At Invitrogen, Fowler was responsible for providing marketing and product support for new product lines. He also worked to increase sales performance by delivering sales and technical training, developing product literature and providing competitive market analysis.

Fowler previously was a life-sciences marketing manager for Schleicher & Schuell Bioscience in New Hampshire. Prior to his work in industry, Fowler had 17 years of research experience. He was a research assistant professor at the University of Rochester and a postdoctoral fellow for the University at Michigan and Parke-Davis Pharmaceutical Research.

He earned a bachelor's degree in biology from Cornell University and a doctorate in cell and molecular biology from UB's Roswell Park Cancer Institute Graduate Division.

Greiner to speak in Sunrise series

The UB Alumni Association's UB at Sunrise Downtown Speaker Series will kick off its spring season with a presentation by William R. Greiner, University Professor, chair of the Greater Buffalo Commission and former UB president. Greiner will discuss "The Regional City of Buffalo: The Merging of Buffalo and Erie County Governments" on April 29 in the Hyatt Regency, Buffalo.

The spring series will consist of three programs presented by members of the UB community who will address topics of human interest and current concern. Each program will begin at 7:30 a.m. with a continental breakfast and networking. Presentations will start at 8 a.m. and conclude promptly at 9 a.m. after a question-and-answer session.

The 11-member Greater Buffalo Commission, consisting of top government, education, religious and community leaders, was co-founded by Erie County Executive Joel A. Giambra and Buffalo Mayor Anthony M. Masiello. The commission made its recommendations for a merger earlier this year, but the process has been put on hold as a result of the county's fiscal problems.

UB alumnus and Buffalo Bills' offensive line coach Jim McNally, Ed.M. '68, B.S. '66, will speak on May 19, and Woodrow "Woody" Maggard, associate vice provost of the Office of Science, Technology Transfer and Economic Outreach (STOR) will speak on June 15.

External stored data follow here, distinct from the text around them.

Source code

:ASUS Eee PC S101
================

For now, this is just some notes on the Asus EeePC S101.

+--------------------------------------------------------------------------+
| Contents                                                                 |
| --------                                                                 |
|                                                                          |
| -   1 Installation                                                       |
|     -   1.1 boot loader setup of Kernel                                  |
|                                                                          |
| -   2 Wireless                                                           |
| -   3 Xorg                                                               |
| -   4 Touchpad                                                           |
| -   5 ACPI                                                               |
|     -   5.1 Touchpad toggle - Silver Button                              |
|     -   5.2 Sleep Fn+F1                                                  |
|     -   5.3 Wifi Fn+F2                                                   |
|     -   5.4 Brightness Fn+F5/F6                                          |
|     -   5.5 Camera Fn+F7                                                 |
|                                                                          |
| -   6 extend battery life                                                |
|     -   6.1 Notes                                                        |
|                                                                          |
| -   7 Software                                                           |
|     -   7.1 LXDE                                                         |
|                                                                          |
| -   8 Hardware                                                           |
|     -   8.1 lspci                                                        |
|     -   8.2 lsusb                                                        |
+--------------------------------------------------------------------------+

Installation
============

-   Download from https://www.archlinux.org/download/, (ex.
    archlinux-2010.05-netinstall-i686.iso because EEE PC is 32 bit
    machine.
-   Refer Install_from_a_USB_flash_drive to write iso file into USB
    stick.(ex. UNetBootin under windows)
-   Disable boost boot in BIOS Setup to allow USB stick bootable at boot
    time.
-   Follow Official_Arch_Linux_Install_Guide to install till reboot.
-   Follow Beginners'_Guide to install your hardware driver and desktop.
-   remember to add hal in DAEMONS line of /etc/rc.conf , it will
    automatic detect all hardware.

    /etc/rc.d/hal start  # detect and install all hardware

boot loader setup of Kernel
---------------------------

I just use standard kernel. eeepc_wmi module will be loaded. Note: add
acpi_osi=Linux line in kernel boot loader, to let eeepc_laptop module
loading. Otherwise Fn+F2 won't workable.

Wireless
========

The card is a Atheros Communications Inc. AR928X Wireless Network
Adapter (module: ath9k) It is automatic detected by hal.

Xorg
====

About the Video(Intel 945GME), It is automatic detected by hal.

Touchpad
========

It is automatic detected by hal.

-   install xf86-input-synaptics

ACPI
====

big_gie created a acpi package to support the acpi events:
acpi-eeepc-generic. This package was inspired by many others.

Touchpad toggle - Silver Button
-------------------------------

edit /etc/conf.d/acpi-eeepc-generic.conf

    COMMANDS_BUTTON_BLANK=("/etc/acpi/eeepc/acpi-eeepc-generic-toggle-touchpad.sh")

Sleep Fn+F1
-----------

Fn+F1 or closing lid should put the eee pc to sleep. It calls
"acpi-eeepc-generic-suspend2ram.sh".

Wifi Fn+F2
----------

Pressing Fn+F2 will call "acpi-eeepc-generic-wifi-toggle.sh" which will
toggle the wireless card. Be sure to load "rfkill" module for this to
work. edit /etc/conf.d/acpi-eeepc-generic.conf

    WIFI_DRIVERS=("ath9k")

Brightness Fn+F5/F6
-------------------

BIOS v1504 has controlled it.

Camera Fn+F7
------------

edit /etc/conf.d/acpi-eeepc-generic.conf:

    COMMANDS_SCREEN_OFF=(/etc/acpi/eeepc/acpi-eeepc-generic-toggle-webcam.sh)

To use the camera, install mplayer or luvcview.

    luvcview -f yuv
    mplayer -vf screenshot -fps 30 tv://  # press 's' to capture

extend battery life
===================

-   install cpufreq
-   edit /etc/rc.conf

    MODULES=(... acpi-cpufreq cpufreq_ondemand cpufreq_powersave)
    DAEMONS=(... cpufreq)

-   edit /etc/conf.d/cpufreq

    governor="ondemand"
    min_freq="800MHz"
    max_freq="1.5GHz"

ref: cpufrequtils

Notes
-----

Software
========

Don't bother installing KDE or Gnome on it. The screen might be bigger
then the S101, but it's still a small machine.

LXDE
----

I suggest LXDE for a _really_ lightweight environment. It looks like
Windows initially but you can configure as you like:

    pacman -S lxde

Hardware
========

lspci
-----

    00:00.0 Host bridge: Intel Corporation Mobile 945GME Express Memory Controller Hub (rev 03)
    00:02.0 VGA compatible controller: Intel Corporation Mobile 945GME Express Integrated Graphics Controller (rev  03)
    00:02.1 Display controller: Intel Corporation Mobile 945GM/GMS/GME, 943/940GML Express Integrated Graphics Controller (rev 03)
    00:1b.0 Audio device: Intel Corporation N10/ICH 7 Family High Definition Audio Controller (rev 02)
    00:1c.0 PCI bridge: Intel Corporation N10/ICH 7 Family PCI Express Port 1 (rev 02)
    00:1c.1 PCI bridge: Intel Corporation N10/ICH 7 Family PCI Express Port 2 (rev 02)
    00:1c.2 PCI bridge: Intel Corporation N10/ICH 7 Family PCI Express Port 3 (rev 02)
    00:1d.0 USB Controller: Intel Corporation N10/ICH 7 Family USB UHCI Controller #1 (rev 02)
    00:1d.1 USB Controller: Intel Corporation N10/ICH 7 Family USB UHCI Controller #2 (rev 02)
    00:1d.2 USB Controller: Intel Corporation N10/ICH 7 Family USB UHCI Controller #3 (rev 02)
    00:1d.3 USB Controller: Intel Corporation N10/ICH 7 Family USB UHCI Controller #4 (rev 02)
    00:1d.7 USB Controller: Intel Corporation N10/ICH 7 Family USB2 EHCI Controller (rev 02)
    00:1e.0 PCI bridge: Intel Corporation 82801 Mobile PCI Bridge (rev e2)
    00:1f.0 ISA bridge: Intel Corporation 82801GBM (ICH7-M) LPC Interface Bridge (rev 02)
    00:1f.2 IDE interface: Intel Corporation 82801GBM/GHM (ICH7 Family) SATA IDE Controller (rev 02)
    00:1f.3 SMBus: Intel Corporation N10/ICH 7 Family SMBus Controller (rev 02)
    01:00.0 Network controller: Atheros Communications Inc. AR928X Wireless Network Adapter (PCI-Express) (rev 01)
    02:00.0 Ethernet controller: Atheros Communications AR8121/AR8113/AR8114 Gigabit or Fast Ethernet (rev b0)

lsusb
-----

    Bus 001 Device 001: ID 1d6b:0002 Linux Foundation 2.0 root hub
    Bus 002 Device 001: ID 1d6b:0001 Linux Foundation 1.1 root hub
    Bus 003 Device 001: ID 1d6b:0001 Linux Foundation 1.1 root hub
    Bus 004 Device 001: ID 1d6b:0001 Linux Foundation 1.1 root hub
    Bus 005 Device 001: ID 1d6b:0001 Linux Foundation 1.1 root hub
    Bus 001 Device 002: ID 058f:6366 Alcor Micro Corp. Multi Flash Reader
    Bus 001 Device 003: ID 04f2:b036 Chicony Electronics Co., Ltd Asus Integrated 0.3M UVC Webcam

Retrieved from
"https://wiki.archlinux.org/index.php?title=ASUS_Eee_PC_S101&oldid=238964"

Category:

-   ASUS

To register for the series, or for individual presentations, call the Office of Alumni Relations at 829-2608. The cost per program is $12 per person; $32 for the entire series.

Alfiero Center to be dedicated

The dedication of the School of Management's new Alfiero Center will be held at 3 p.m. Tuesday in the Lichtenberger Lecture Hall in the center, which is adjacent to and connected with the Jacobs Management Center on the North Campus.

Among those speaking will be UB President John B. Simpson, SOM Dean John M. Thomas and SUNY Chancellor Robert L. King.

Making special comments will be Sal H. Alfiero, who, with his wife, Jeanne, provided the $2 million naming gift. Alfiero is CEO and chair of Protective Industries LLC and serves on the board of trustees of the UB Foundation.

The 23,000-square-foot, three-story structure is entirely student focused. It houses the world-renowned Frank L. Ciminelli Career Resource Center, undergraduate and graduate student advisement offices, three high-tech lecture areas, an Internet cafe, a suite of offices for student organizations and multiple breakout rooms for student team meetings and group projects.